Octane Fitness and Highmark Deal With Substantive/Review Standard Issues Regarding “Exceptional” Circumstances Allowing Fee Recovery In Certain Patent Cases.
As we mentioned in our previous October 15, 2013 post, the U.S. Supreme Court granted certiorari to consider substantive and standard of review issues relating to the “exceptional” language in a patent statute allowing fees to be awarded in exceptional circumstances. Thanks to a February 28, 2014 post on SCOTUSblog, we can report on highlights of the February 25, 2014 arguments on these two cases and will venture a prediction on how these might resolve.

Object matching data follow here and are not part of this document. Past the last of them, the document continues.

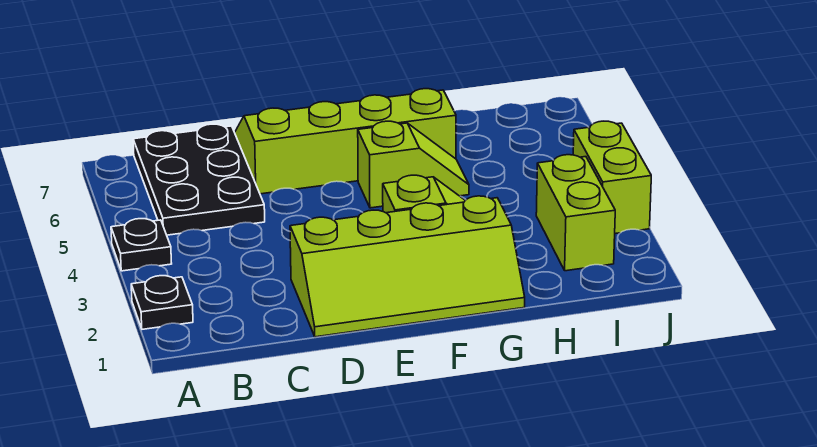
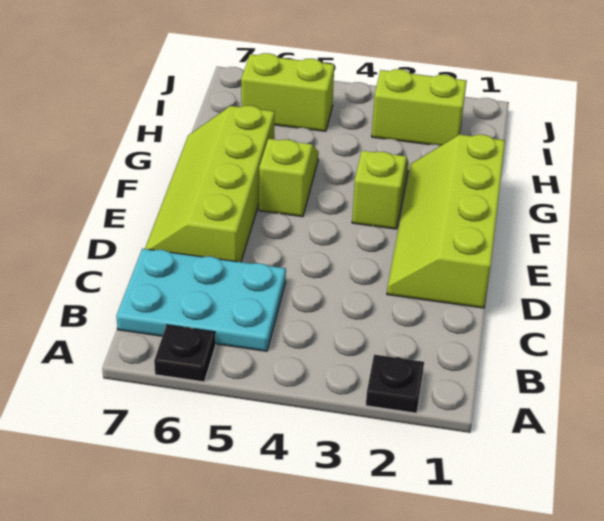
black 1x1 plate [111,219,172,271] -> black 1x1 plate moved to [154,325,216,382]
black 2x3 plate [133,124,265,235] -> cyan 2x3 plate [116,249,286,351]
lime 2x4 slope [290,196,525,337] -> lime 2x4 slope turned to [387,134,505,308]
lime 1x2 brick [573,121,651,234] -> lime 1x2 brick moved to [241,53,334,131]

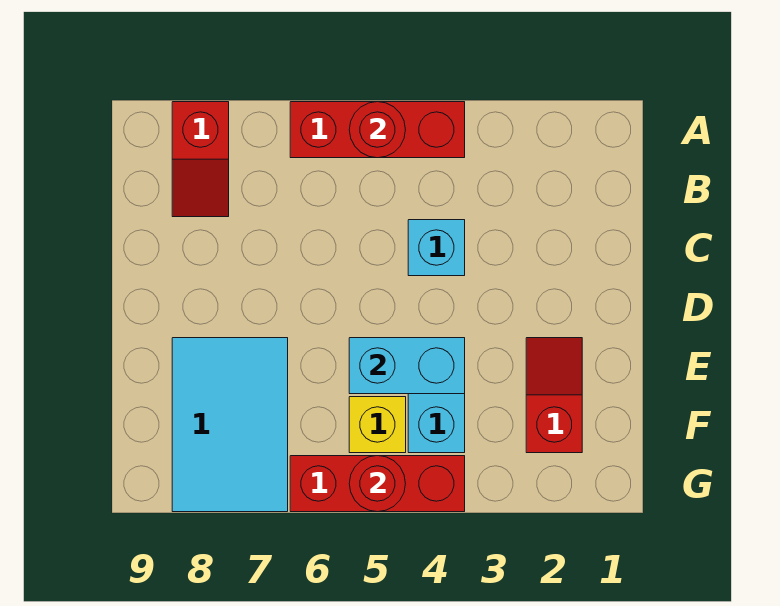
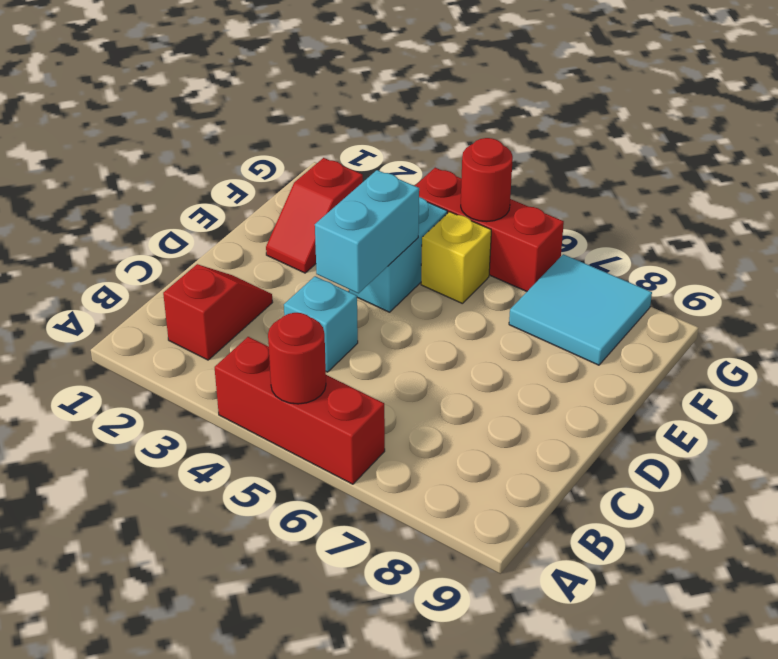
red 1x2 slope [172,102,229,217] -> red 1x2 slope moved to [163,264,273,360]
cyan 1x2 brick [349,338,465,394] -> cyan 1x2 brick turned to [315,170,419,293]
cyan 2x3 tile [172,338,288,512] -> cyan 2x2 tile [509,254,652,365]

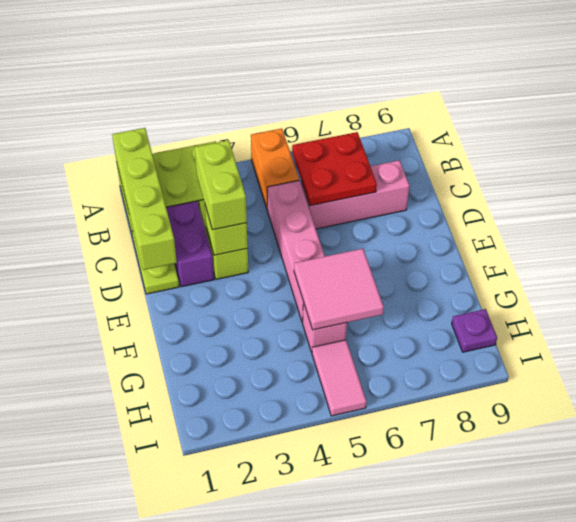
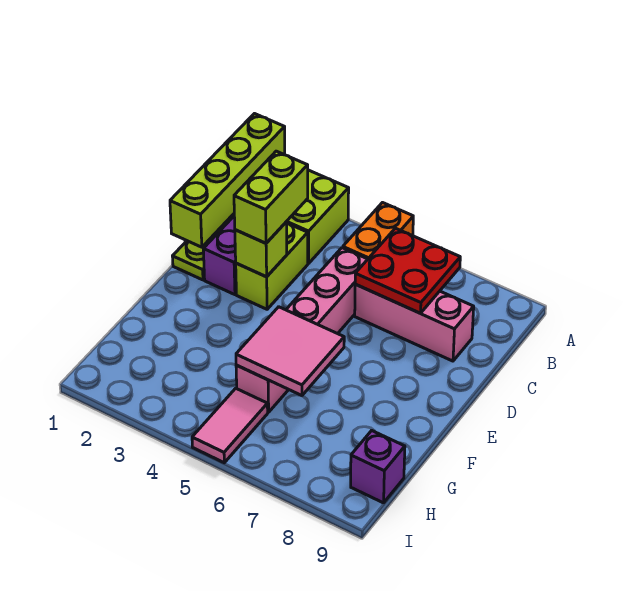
purple 1x1 plate [452,309,497,352] -> purple 1x1 brick [351,431,405,503]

Octane Fitness. This one dealt with the Federal Circuit’s “objectively baseless” prong of the “exceptional” test. One side had argued that this should be equated with “meritless” while the Solicitor General had argued for a “necessary to prevent gross injustice” standard. Sounds like the SCOTUS Justices did not like either formulation, preferring a more “facts/circumstances” test. Prediction: SCOTUS will defer to the Federal Circuit’s “objectively baseless” formulation and leave the consideration as an intensively factual one.
Highmark. The second case concerned the standard of review on the “objectively baseless” prong. The two views were unitary “abuse of discretion” on objective/subjective prongs or “de novo” on objectively baseless prong. Prediction: SCOTUS will adopt an abuse of discretion review standard on the objectively baseless prong.
So, with the Oscars pending or over, we shall see how our predictions hold up. The SCOTUSblog post predicted that decisions would not be rendered until around Memorial Day this year.